平良一步也走不动,呆呆的站在原地。灯光好像都消失了,只剩下音乐在脑海里回响。
――“别装出这副谦虚的样子,其实很傲慢吧。”
音乐的每一次重拍都在敲打心脏。
“……你懂什么。”
平良喃喃道。
――如果真的傲慢的话,为什么自己会有这么痛苦的感受。你们根本无法想象,待在不合时宜的地方,混在灯火辉煌的人群里战战兢兢、瑟瑟发抖,只能抱着自己是家电的想法,以奉献自己的一切来行动,才不至于发疯。
――这样的心情,没有人会理解。
――我知道自己受到了巨大的恩惠。偶然间被野口盯上,成为了他的弟子,对于刚才的男人来说,这是做梦都想要得到的位置吧。
正因为如此,大家都会报以不怀好意的目光。
――“你真的有这种才华吗?”
――“不只是幸运这么简单吧?”
其中也夹杂着对野口的揶揄。在被野口带去聚会的时候,听到了喝醉的人在谈论。自己和野口是恋爱关系;野口在极力推广自己的恋人;野口烧坏脑子了……这些野口也听到了吧。

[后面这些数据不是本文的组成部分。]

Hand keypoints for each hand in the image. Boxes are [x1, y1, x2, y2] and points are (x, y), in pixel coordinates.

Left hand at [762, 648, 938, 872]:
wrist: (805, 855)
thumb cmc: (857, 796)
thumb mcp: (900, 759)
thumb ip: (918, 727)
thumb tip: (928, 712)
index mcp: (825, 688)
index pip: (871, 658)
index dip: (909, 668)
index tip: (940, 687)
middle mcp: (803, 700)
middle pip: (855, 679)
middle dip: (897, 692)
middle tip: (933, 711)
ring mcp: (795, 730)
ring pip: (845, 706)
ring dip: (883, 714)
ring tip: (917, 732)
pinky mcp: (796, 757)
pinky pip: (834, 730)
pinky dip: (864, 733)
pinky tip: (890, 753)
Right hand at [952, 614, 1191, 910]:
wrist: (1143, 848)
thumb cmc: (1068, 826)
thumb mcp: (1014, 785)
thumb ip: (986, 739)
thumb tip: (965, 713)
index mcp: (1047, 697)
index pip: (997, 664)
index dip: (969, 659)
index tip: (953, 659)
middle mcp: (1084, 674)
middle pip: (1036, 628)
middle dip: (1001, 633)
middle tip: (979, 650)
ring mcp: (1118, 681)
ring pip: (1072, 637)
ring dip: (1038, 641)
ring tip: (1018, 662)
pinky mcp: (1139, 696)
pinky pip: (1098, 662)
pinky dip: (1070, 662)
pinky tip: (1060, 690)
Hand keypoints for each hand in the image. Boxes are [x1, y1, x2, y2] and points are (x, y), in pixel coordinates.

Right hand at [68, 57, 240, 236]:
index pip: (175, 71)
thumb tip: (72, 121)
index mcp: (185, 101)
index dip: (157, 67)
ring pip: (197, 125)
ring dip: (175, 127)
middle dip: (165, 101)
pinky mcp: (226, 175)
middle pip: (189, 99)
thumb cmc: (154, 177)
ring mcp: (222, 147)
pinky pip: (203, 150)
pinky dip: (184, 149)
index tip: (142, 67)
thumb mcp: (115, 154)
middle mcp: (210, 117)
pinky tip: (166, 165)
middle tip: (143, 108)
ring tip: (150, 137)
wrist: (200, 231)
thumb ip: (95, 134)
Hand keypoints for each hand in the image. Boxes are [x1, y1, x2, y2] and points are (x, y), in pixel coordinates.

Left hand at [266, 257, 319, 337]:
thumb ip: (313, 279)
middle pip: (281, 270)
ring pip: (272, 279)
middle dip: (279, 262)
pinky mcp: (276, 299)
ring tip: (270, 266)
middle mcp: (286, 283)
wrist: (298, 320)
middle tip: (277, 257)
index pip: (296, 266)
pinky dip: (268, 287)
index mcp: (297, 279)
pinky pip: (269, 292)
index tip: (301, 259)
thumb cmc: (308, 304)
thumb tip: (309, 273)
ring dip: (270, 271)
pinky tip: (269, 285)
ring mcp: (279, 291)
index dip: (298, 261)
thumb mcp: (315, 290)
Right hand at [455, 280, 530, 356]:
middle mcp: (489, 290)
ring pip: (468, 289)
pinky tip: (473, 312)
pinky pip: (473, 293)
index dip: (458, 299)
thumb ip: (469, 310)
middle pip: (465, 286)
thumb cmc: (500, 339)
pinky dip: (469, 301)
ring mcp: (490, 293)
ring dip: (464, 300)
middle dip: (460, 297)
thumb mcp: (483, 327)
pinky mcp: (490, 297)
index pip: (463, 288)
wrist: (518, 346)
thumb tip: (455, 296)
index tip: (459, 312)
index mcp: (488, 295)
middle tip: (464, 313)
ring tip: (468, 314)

野口是第一个认可了底层自己的大人,是大家公认的有才华的摄影师。但如果自己跌倒了,野口的脸面也会毁了吧。
――这是不行的。
――那该怎么办那…。
为了避免最坏的结果,自己要不要马上逃走?
平良像是寻找答案一样的望着大厅,发现一个人靠在角落的清居,端着盛满饭菜的盘子,默默咀嚼着。
从那认真到可怕的侧脸可以看出,清居也在努力的战斗。
平良看的入迷。
“啊―”
不知道是谁的下巴从后面搭上了平良的肩膀。
“主角下来没关系吗?”
“没关系,又不是谒见时间。”
确实,打招呼的人一个接着一个,根本没办法好好说话。
把下巴放在平良的肩膀上,野口喝着珊瑚粉色的香槟,是很贵的酒。
“清居君,真是少见的花啊。”
“清居无论在哪里都是最美的花。”
“啊,可别吃太多了。”
野口微微挑起嘴角,突然变的尖锐起来。
“我刚才说的可不是谎话。”
“现在的清居君闪闪发光。”
“是的。”
“这样的清居,我真想不休息的一直拍他。”
“是的。”
“现在的你,应该可以理解清居的心情吧。”
“我不知道,路边的石子怎么会理解天空中闪耀的星星的心情。”
“把你的诗歌放在一边吧。”
野口哈哈大笑。
“你们真有趣。明明在高中时代相遇的时候,性格、立场、外表都没有任何交集,现在也是这样,但偶而也会深入的、好好地、好好地交流。”
什么?野口的话我不明白。
“清居和你,如果不先把现在的自己打碎的话,那下一个地方,就不能一起去了吧。清居君必须舍弃自己的美丽,你必须舍弃自己过剩的自我意识。破坏和再生在某一点上是一样的…。就像石头的S和N级其实是相同的东西,正是相反却相同,你知道我在说什么吗?”
“……不知道。”
“是吗?溺水的时候看不见吗?”
‘溺水’这个表达令人费解。现在的自己掉进了由期待、恶意和不明的未来构成的巨大的海里,不知道哪里才是水面,只能胡乱的挣扎。
――在野口的眼里,清居和没出息的自己是一样的吗?
“你应该还看不到吧,我倒看的清清楚楚。”
野口把下巴放在自己肩膀上说话,能感觉到明显的震动。